Minutes of Weekly Meeting, 2011-06-20

Meeting called to order: 11:14 AM EDT

1. Roll Call

Ian McIntosh
Carl Walker (left 12:00)
Brad Van Treuren
Adam Ley (left 12:01)
Eric Cormack
Patrick Au (left 12:00)
Richard Foster (left 11:43)
Tim Pender
Brian Erickson
Harrison Miles (joined 11:16)

Peter Horwood
Heiko Ehrenberg

2. Review and approve previous minutes:

06/06/2011 minutes:

06/13/2011 minutes:

3. Review old action items

{Harrison joined}

4. Discussion Topics

  1. Continuation of Problem Space Description
    - Thoughts on a "Benchmark System"
    - Block diagram and description?

• _Stored records_:
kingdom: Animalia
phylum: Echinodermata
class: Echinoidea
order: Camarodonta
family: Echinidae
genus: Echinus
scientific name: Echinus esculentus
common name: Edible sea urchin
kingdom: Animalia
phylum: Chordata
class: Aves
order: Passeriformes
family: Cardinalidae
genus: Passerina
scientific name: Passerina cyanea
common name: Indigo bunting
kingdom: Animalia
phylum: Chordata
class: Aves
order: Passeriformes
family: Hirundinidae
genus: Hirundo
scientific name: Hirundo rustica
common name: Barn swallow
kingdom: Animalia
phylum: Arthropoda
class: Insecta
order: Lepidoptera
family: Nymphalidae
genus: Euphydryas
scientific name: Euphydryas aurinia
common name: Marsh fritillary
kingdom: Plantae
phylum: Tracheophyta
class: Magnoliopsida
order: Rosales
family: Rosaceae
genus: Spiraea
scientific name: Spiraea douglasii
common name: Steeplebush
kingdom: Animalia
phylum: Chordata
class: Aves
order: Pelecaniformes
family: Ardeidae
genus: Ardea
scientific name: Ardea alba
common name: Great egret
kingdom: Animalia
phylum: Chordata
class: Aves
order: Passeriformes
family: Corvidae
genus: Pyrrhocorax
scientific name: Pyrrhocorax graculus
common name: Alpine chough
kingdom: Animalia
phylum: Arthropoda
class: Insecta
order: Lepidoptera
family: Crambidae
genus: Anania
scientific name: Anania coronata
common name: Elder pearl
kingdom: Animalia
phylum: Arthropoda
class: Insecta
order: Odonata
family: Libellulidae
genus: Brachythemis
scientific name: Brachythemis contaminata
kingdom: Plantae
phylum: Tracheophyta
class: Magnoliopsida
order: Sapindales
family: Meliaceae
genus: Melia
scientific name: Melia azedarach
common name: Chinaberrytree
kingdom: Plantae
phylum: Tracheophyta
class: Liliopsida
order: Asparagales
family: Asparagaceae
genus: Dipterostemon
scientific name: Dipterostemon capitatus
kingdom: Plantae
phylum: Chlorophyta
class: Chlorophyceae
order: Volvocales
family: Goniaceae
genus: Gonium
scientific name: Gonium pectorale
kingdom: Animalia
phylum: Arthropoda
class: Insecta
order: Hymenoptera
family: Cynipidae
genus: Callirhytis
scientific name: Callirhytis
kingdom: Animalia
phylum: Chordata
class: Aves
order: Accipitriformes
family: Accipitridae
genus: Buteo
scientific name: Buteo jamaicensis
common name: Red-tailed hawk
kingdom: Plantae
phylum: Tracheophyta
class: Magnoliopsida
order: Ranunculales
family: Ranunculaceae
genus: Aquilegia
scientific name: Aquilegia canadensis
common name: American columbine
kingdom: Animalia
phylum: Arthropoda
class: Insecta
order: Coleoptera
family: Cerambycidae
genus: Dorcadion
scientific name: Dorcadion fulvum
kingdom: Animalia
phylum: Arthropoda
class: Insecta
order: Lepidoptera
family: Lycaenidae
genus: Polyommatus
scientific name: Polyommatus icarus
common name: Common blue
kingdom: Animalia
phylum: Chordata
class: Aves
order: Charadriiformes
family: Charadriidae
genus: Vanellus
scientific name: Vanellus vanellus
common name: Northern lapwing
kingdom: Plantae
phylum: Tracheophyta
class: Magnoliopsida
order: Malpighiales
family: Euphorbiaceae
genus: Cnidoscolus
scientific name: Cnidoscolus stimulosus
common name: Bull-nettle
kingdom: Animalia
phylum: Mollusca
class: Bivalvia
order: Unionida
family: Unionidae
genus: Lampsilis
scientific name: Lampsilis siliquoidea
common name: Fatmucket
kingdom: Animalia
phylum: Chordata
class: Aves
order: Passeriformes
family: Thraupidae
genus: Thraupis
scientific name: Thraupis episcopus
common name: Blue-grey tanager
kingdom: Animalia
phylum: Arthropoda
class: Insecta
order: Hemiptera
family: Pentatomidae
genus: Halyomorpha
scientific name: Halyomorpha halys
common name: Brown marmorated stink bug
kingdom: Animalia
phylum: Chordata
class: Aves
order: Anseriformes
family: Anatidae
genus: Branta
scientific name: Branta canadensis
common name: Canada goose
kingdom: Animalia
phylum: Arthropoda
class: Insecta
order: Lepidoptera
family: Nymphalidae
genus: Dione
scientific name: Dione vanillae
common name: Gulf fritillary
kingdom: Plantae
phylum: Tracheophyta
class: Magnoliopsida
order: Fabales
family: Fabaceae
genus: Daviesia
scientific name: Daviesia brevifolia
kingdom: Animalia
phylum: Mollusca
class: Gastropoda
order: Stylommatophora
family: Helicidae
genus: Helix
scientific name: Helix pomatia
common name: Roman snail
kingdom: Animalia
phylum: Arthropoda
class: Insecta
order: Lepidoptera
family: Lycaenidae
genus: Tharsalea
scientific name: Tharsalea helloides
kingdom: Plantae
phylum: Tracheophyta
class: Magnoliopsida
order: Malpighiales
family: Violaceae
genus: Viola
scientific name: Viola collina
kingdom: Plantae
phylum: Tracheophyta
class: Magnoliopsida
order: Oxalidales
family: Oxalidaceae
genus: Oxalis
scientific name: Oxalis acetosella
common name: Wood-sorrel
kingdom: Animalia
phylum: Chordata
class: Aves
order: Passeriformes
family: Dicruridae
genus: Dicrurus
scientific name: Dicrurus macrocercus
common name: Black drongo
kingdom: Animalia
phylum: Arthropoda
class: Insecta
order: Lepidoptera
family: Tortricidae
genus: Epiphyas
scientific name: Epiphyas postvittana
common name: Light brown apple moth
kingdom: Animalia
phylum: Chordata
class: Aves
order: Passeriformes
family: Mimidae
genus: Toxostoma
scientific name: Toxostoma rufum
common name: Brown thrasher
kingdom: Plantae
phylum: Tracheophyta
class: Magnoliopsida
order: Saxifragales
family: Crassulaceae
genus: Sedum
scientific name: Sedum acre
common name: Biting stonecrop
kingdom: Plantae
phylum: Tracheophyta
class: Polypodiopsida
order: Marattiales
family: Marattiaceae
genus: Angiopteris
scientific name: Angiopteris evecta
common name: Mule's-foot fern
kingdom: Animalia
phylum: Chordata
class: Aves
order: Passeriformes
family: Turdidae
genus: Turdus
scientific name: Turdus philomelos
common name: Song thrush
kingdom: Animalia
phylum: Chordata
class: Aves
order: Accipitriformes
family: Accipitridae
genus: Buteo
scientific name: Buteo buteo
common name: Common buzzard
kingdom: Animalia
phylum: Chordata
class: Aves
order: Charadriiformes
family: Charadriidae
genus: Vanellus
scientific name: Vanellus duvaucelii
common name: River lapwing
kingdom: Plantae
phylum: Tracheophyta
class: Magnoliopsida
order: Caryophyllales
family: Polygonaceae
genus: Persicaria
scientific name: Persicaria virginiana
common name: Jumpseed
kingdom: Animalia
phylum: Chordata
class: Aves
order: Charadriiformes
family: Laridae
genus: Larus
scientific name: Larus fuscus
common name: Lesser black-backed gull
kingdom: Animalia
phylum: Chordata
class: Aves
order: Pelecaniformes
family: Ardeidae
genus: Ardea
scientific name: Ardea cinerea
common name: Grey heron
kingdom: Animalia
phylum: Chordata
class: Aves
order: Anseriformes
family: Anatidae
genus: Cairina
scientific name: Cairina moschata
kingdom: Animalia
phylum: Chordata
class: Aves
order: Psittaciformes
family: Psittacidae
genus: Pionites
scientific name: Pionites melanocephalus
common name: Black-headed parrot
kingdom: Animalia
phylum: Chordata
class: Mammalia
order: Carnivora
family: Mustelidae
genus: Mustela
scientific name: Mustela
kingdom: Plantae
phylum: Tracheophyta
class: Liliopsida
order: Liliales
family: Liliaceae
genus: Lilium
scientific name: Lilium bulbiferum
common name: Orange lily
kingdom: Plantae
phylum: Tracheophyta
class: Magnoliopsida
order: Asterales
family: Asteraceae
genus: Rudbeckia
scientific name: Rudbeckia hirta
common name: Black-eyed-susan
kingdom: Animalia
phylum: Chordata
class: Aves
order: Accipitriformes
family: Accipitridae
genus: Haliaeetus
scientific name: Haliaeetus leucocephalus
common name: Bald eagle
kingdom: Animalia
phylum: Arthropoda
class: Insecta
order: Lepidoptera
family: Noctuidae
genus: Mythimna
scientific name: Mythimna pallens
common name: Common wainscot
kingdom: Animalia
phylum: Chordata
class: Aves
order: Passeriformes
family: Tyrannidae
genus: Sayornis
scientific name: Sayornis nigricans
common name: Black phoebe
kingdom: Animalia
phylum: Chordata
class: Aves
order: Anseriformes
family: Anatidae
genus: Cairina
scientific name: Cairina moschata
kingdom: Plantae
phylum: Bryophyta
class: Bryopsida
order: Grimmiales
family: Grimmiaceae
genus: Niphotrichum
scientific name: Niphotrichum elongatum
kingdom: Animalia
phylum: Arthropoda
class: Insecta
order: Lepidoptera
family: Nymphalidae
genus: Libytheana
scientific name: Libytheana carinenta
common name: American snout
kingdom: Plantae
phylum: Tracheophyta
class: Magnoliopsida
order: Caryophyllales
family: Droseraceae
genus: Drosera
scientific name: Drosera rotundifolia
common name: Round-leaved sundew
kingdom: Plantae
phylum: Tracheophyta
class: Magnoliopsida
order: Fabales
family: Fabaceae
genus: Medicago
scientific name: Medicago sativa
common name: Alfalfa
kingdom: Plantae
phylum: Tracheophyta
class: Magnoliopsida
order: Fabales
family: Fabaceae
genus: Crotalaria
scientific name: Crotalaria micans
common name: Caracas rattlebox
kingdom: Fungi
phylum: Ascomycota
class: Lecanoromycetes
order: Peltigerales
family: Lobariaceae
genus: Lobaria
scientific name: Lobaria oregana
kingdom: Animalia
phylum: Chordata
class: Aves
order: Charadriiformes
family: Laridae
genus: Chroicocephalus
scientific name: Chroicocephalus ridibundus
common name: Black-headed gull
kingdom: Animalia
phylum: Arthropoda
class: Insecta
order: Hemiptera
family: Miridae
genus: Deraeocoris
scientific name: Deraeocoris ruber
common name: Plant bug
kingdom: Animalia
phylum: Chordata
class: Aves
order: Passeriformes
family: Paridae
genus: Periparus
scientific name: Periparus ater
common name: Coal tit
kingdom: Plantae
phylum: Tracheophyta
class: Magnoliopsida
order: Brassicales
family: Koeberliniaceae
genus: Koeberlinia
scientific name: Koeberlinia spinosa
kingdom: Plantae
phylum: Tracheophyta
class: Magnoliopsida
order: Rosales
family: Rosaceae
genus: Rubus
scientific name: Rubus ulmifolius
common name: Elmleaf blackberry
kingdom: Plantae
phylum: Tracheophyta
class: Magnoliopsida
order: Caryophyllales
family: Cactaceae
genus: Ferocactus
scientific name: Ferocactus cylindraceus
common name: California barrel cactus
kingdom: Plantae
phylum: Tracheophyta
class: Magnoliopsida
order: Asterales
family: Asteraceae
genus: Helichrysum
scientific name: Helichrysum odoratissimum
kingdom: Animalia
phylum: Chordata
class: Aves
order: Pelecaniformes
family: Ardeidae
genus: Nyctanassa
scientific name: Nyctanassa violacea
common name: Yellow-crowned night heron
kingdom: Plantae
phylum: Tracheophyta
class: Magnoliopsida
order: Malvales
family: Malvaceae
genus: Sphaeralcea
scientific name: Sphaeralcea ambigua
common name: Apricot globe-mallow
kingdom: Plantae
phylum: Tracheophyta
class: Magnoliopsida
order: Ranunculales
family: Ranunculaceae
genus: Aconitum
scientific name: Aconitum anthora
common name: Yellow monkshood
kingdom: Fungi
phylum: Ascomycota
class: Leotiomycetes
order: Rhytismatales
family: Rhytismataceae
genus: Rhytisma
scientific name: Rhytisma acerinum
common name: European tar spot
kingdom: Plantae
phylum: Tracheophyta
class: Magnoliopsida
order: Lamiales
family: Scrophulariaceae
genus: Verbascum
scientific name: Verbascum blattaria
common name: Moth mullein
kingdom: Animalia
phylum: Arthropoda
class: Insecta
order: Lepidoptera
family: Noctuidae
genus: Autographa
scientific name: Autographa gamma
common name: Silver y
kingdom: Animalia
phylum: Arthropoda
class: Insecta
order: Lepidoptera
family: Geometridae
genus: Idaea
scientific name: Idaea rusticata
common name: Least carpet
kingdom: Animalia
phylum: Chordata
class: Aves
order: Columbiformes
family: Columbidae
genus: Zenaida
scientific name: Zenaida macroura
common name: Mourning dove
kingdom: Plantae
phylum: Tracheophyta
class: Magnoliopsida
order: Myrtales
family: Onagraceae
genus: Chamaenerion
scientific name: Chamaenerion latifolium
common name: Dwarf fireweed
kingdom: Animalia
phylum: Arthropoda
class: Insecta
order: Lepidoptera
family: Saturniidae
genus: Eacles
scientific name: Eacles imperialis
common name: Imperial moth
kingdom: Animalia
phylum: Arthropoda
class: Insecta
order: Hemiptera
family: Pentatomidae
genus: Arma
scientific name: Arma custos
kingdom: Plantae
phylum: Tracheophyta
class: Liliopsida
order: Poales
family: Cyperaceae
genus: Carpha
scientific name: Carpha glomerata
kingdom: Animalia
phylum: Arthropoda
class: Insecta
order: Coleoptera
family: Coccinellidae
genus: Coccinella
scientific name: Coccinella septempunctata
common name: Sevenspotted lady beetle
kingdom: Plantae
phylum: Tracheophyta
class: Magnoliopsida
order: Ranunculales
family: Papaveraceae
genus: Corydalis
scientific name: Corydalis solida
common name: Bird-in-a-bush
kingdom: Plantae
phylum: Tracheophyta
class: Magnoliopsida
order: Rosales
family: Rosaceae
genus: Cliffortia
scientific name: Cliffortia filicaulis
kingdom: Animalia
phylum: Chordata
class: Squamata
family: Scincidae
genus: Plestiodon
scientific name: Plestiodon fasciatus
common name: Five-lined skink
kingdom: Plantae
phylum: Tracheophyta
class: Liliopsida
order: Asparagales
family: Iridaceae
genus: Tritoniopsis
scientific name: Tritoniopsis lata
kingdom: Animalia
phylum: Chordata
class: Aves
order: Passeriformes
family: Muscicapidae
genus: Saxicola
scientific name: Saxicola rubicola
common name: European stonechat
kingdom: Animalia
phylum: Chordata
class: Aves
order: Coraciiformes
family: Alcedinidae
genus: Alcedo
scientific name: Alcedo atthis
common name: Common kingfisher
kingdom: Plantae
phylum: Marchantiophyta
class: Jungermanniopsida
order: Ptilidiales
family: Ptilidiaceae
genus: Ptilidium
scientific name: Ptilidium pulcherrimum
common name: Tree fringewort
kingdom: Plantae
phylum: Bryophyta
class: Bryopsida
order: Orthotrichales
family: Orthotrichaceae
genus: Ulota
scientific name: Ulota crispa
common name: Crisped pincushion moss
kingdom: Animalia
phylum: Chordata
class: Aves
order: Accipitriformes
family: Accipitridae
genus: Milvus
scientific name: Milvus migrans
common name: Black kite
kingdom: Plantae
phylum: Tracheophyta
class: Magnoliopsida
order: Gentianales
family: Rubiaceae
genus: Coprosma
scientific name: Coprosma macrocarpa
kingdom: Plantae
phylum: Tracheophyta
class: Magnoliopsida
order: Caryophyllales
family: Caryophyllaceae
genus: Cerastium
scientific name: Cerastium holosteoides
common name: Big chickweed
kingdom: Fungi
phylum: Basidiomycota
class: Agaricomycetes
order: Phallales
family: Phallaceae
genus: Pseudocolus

• _Short task 1_:
In the meeting minutes, what time was the meeting called to order?
• _Short task 2_:
Update the listing from the line with "common name: Fatmucket" up to and including the line with "scientific name: Helix pomatia", replacing "phylum" with "division" and leaving everything else unchanged.

• _Solution 1_:
11:14 AM EDT

• _Solution 2_:
common name: Fatmucket
kingdom: Animalia
division: Chordata
class: Aves
order: Passeriformes
family: Thraupidae
genus: Thraupis
scientific name: Thraupis episcopus
common name: Blue-grey tanager
kingdom: Animalia
division: Arthropoda
class: Insecta
order: Hemiptera
family: Pentatomidae
genus: Halyomorpha
scientific name: Halyomorpha halys
common name: Brown marmorated stink bug
kingdom: Animalia
division: Chordata
class: Aves
order: Anseriformes
family: Anatidae
genus: Branta
scientific name: Branta canadensis
common name: Canada goose
kingdom: Animalia
division: Arthropoda
class: Insecta
order: Lepidoptera
family: Nymphalidae
genus: Dione
scientific name: Dione vanillae
common name: Gulf fritillary
kingdom: Plantae
division: Tracheophyta
class: Magnoliopsida
order: Fabales
family: Fabaceae
genus: Daviesia
scientific name: Daviesia brevifolia
kingdom: Animalia
division: Mollusca
class: Gastropoda
order: Stylommatophora
family: Helicidae
genus: Helix
scientific name: Helix pomatia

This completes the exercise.